Der Obstgarten lag südlich des Gutes, östlich der Pferdewiesen. Zweihundert Bäume, vornehmlich Kernobst, wurden nach einem durchdachten Plan angelegt. Durch die Anordnung und Zusammenstellung der Bäume wurde der Obstgarten 1803 gestalterisch aufgewertet:
14 Kirschbäume
27 Birnbäume
135 Apfelbäume
40 Zwetschen- und Pflaumenbäume.

Auf diesen Garten wurden jährlich an die 40 Fuder Dung gerechnet, auch wurde die Jauche aus der Mistgrube zur Düngung gebraucht. Das Obst kam in den Keller oder zum Trocknen auf den Hausboden. Bei großem Vorrat wurde des Sonntags Obst in die benachbarten Kirchdörfer gefahren, der Überschuss aller Gartenfrüchte verkauft. Doch schien es vorteilhafter, ihn zu verfüttern.
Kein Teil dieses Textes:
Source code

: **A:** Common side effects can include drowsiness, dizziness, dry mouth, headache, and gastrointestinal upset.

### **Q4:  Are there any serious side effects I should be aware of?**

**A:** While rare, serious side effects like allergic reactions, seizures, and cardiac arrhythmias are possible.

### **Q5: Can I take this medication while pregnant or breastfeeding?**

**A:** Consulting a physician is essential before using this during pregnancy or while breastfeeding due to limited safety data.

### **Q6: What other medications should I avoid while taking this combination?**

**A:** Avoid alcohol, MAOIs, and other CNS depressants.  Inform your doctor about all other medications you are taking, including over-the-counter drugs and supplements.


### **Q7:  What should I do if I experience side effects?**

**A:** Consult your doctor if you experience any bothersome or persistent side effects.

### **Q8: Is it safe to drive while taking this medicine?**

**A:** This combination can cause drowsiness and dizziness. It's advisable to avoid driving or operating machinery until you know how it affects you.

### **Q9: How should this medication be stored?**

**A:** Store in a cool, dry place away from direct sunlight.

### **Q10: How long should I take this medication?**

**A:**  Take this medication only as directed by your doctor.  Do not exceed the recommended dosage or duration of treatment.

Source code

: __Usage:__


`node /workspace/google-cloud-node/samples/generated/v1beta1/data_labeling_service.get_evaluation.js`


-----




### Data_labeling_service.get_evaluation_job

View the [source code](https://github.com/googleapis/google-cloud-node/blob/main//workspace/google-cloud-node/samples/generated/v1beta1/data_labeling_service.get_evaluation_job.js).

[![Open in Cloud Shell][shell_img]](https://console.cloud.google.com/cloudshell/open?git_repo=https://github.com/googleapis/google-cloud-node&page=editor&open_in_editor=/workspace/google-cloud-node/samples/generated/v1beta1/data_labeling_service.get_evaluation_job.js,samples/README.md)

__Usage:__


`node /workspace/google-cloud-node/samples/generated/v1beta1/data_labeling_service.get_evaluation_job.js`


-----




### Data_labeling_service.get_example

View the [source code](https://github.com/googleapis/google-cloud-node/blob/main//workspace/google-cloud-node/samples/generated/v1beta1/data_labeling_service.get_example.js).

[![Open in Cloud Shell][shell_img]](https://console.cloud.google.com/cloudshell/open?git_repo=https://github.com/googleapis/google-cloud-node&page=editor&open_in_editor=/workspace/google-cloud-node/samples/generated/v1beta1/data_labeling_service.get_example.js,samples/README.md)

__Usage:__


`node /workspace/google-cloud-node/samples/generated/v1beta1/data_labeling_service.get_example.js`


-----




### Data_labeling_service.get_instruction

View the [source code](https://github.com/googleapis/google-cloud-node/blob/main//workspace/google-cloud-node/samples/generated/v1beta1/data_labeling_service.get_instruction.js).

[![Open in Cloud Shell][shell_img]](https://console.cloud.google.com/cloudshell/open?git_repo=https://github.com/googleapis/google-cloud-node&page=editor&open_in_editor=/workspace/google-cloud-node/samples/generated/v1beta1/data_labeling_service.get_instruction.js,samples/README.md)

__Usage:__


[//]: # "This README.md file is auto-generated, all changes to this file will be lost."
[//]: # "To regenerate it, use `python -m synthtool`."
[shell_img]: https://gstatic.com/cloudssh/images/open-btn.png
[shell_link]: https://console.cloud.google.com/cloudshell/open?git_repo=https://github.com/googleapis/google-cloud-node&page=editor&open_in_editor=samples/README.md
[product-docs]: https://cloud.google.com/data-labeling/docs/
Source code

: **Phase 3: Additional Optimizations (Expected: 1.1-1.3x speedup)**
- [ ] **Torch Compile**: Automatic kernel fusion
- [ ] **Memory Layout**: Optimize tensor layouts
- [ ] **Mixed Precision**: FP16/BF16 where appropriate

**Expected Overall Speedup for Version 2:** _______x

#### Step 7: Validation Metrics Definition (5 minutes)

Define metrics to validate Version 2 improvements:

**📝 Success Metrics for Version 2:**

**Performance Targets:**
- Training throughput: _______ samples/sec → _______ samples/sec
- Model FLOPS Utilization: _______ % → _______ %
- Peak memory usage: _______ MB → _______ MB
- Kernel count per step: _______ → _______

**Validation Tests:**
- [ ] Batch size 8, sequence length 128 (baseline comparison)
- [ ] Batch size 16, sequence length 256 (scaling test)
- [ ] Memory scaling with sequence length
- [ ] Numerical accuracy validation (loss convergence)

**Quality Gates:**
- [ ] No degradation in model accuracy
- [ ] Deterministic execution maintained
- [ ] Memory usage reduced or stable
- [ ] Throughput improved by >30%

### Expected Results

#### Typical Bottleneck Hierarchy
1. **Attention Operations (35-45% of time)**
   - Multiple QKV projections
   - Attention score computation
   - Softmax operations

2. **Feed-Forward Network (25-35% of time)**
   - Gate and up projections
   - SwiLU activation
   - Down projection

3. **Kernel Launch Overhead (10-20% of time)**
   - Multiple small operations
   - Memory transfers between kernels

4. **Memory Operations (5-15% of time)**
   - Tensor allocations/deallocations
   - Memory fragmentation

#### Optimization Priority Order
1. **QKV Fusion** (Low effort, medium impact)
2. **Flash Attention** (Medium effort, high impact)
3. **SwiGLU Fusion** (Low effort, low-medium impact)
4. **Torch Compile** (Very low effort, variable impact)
Da in hiesiger Gegend sonst kein Obstanbau stattfand, das Volk die Früchte jedoch sehr liebte, stibitzte es das Obst von den Bäumen. Dabei wurden ganze Äste abgebrochen und die Bäume vernichtet. Der Obstanbau in dieser Form war der Beginn der heutigen Obstanbaugebiete.